* **Problem to work on**
Reproduce every line of the material below word for word, leaving out the pictures.

BEGIN Data for the task

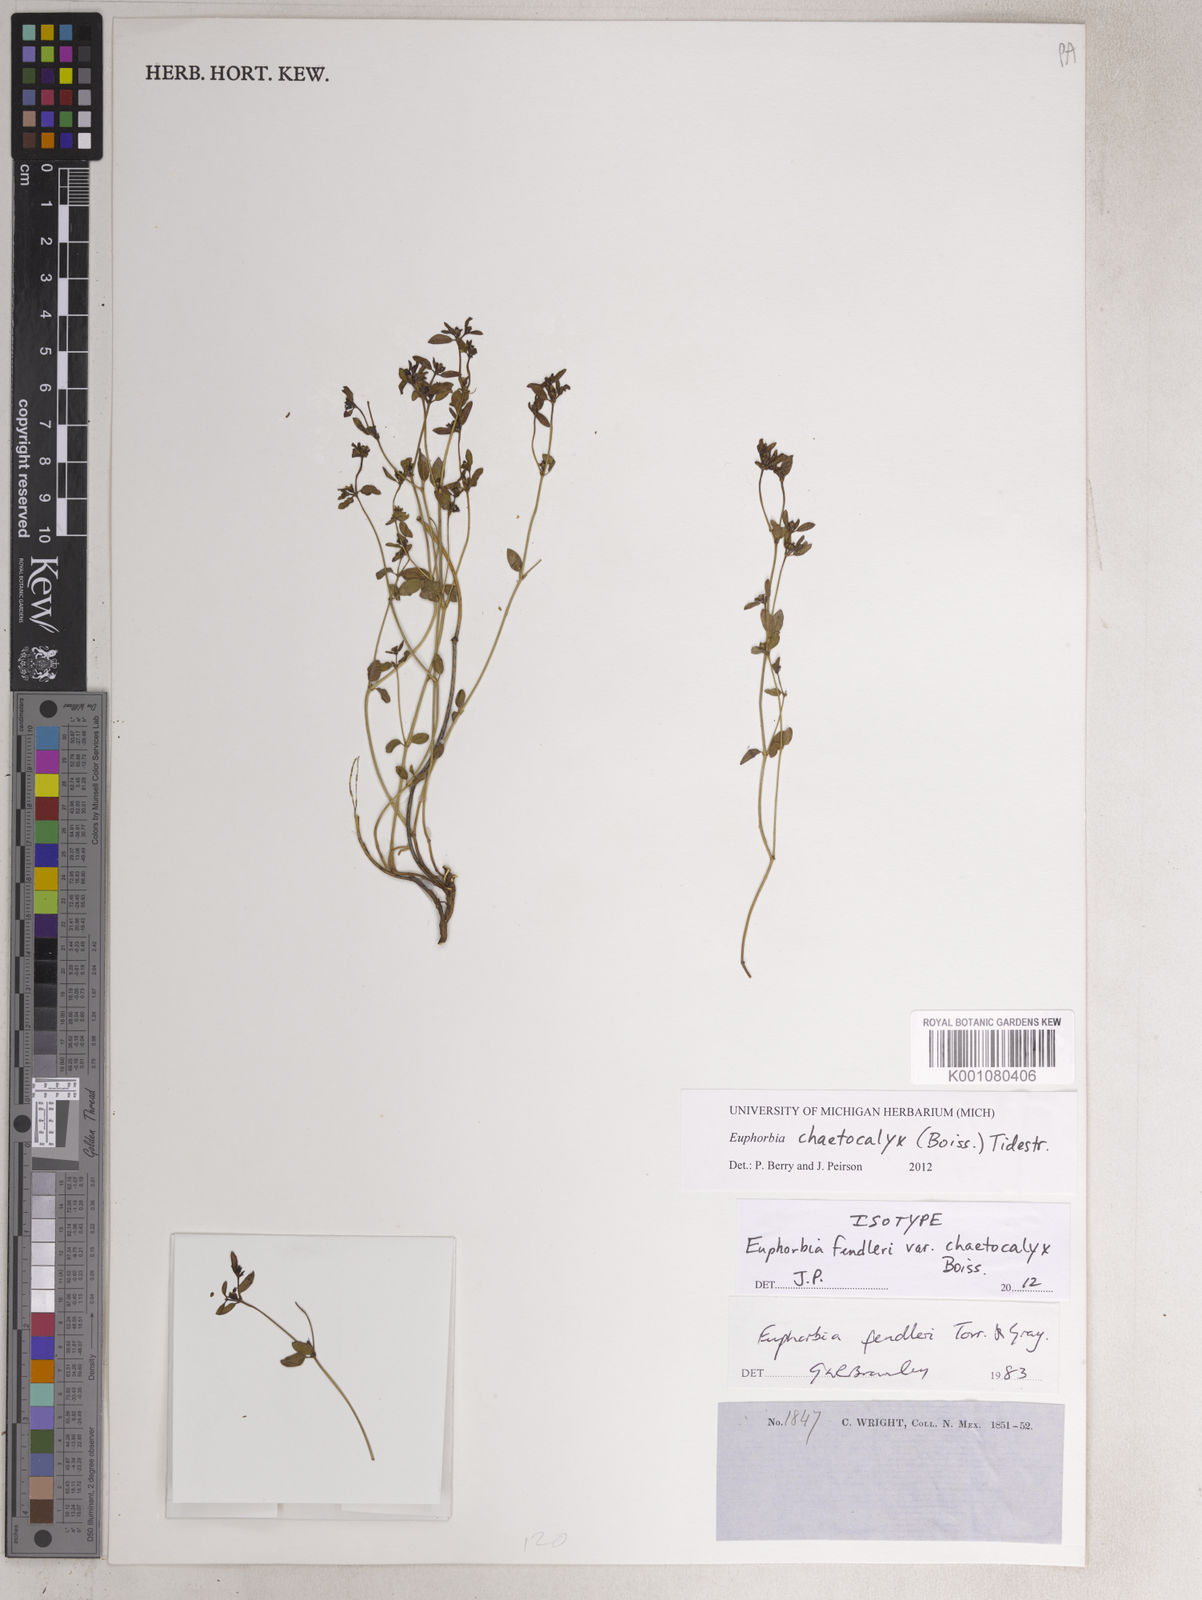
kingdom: Plantae
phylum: Tracheophyta
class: Magnoliopsida
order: Malpighiales
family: Euphorbiaceae
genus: Euphorbia
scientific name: Euphorbia chaetocalyx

END Data for the task

* **Reply to the exercise**
kingdom: Plantae
phylum: Tracheophyta
class: Magnoliopsida
order: Malpighiales
family: Euphorbiaceae
genus: Euphorbia
scientific name: Euphorbia chaetocalyx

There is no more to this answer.